• PROBLEM TO SOLVE: Copy each line below as written, but skip the pictures.

• INFORMATION PROVIDED:
========================================

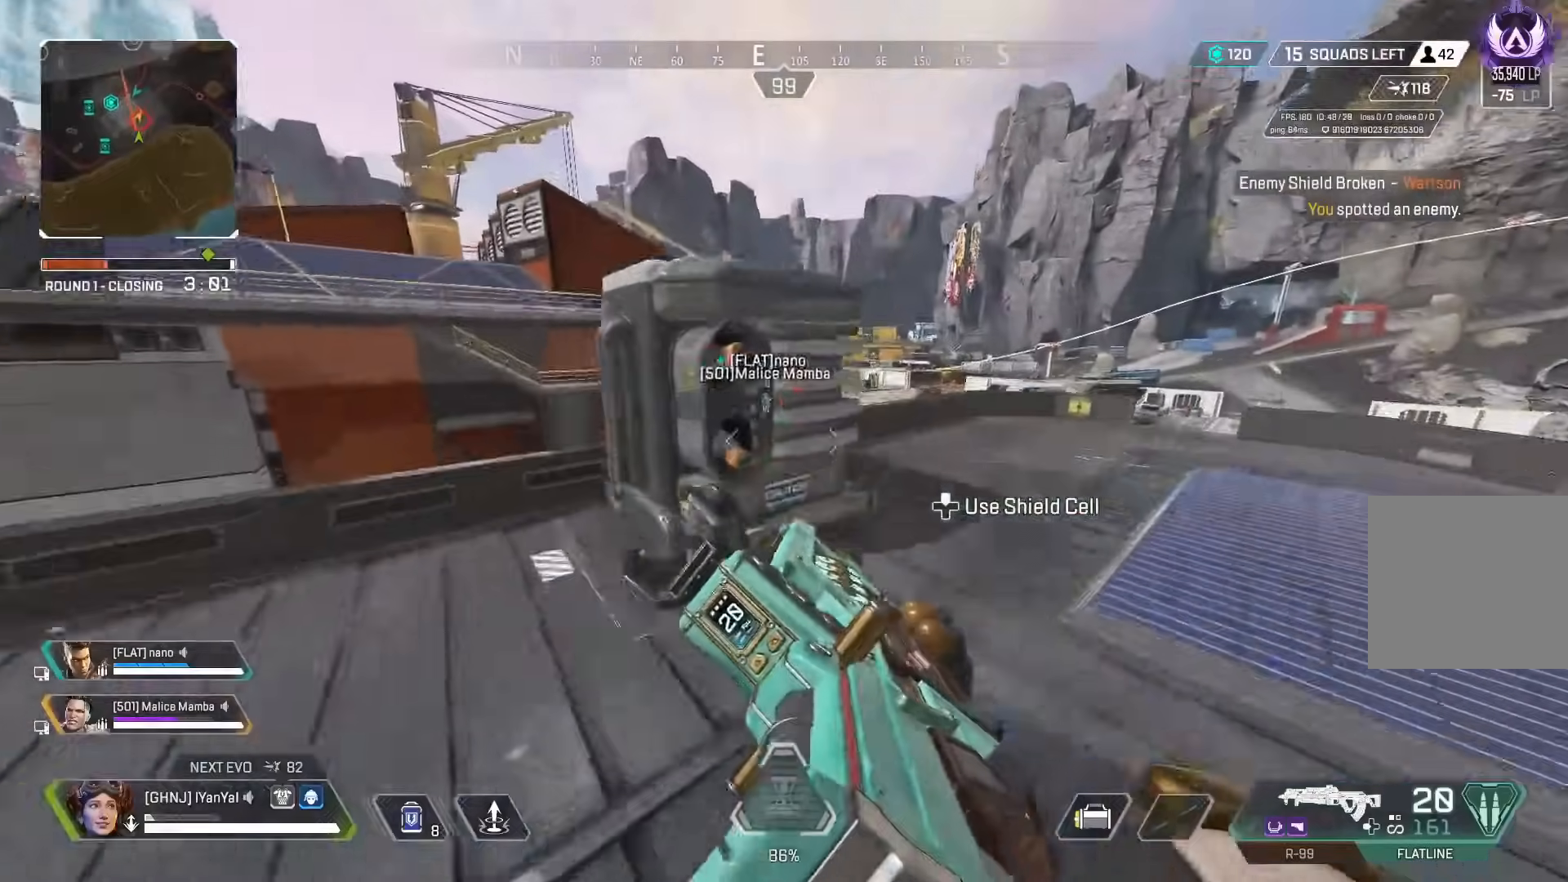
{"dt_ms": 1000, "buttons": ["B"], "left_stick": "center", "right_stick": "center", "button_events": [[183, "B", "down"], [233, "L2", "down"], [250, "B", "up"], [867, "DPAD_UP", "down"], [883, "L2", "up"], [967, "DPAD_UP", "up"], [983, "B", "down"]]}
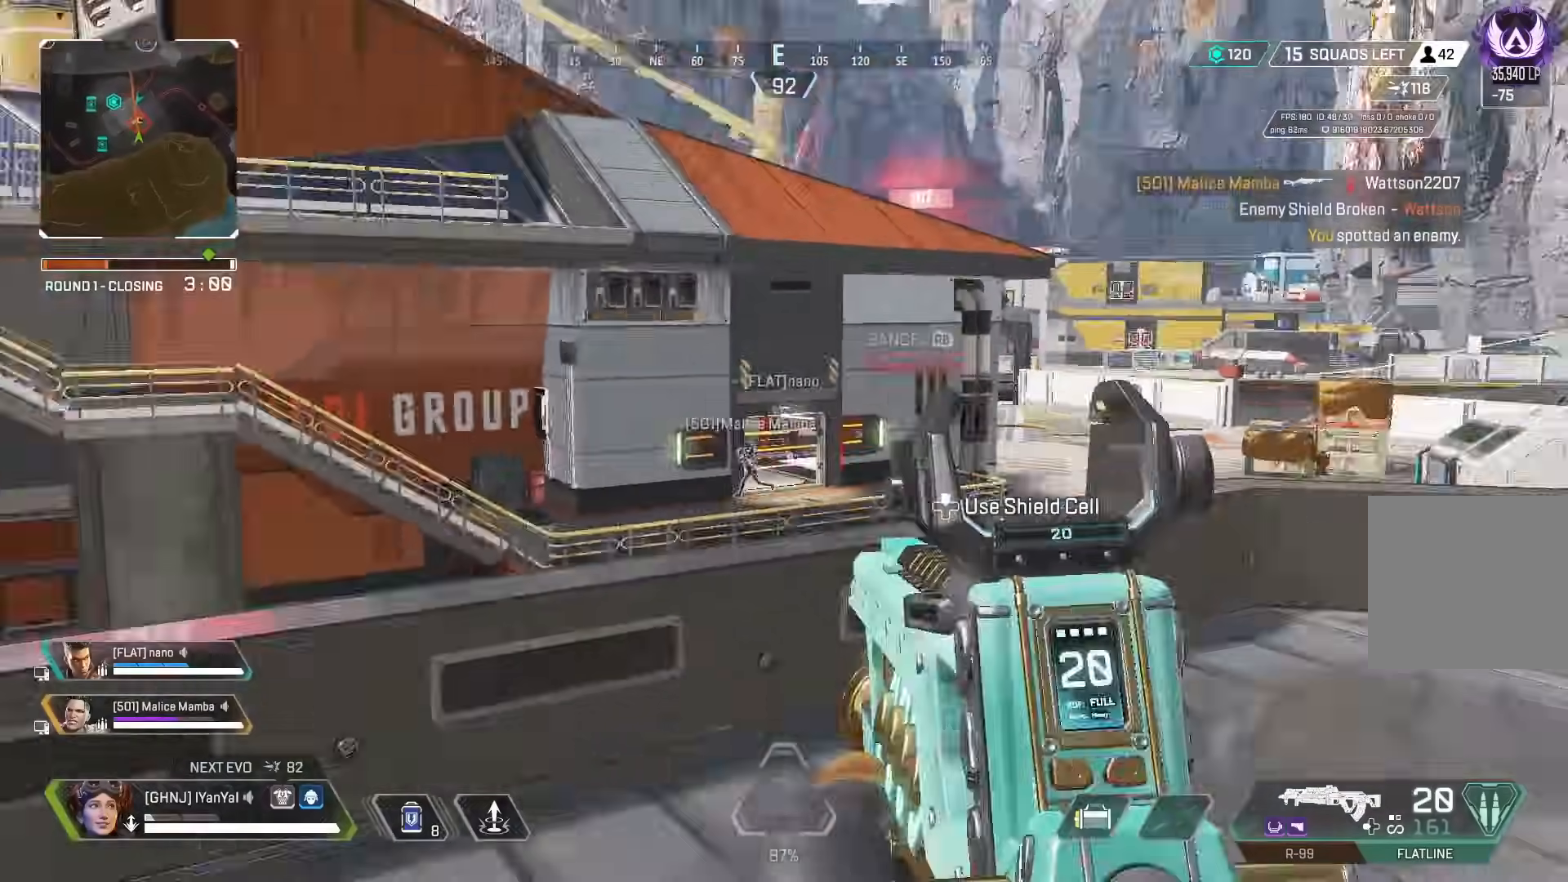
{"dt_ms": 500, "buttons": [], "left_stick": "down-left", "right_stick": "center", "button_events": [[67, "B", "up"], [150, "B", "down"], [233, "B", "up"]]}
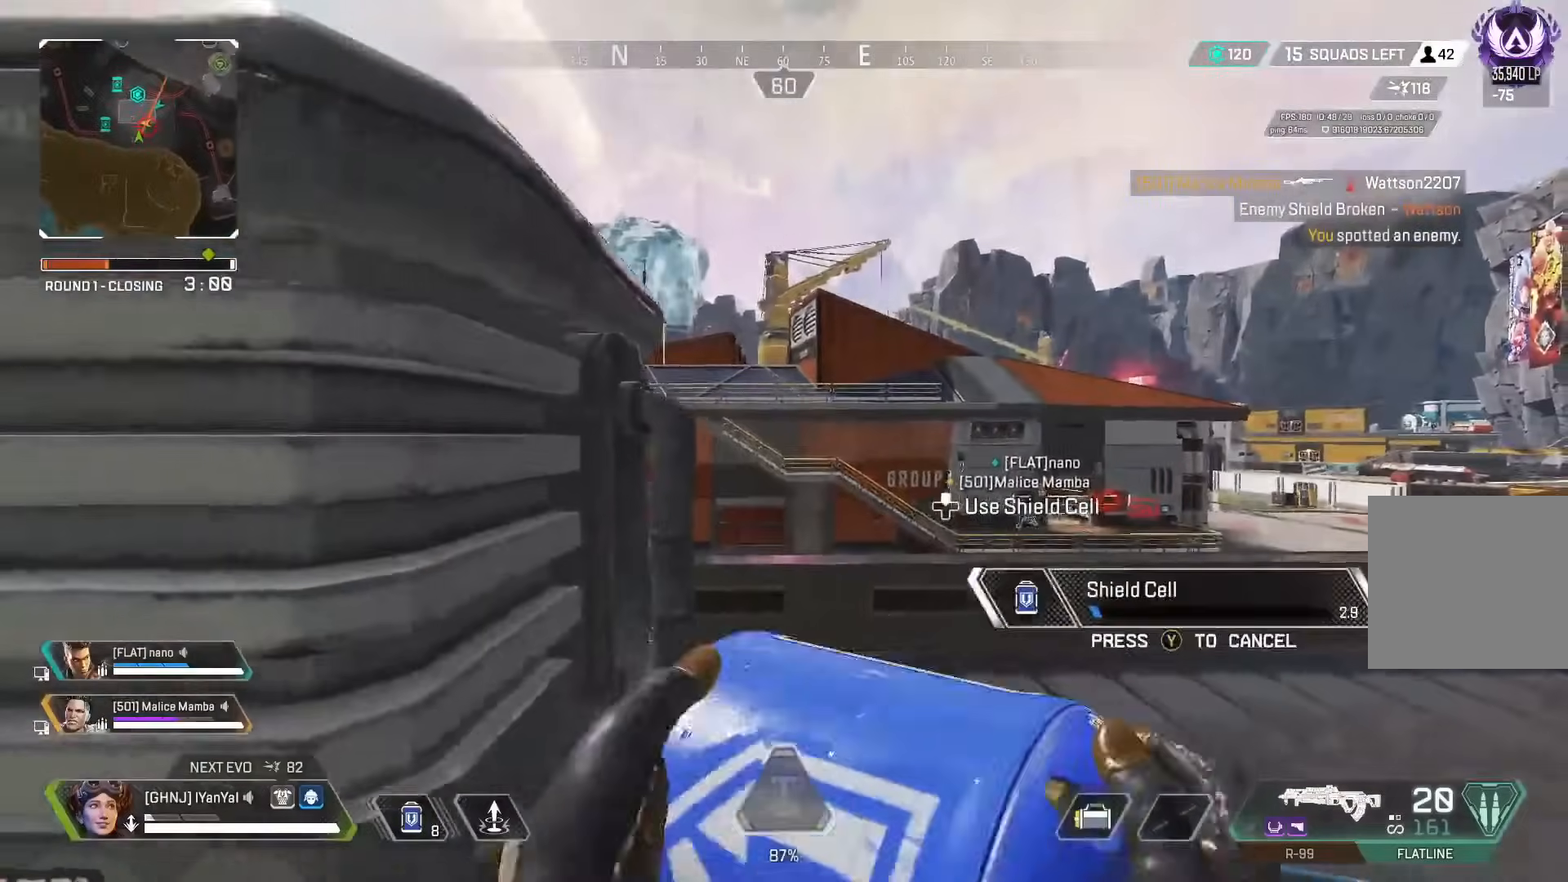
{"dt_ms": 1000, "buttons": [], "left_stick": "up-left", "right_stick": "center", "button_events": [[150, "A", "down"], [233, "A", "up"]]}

========================================

• EXERCISE RESPONSE:
{"dt_ms": 1000, "buttons": ["B"], "left_stick": "center", "right_stick": "center", "button_events": [[183, "B", "down"], [233, "L2", "down"], [250, "B", "up"], [867, "DPAD_UP", "down"], [883, "L2", "up"], [967, "DPAD_UP", "up"], [983, "B", "down"]]}
{"dt_ms": 500, "buttons": [], "left_stick": "down-left", "right_stick": "center", "button_events": [[67, "B", "up"], [150, "B", "down"], [233, "B", "up"]]}
{"dt_ms": 1000, "buttons": [], "left_stick": "up-left", "right_stick": "center", "button_events": [[150, "A", "down"], [233, "A", "up"]]}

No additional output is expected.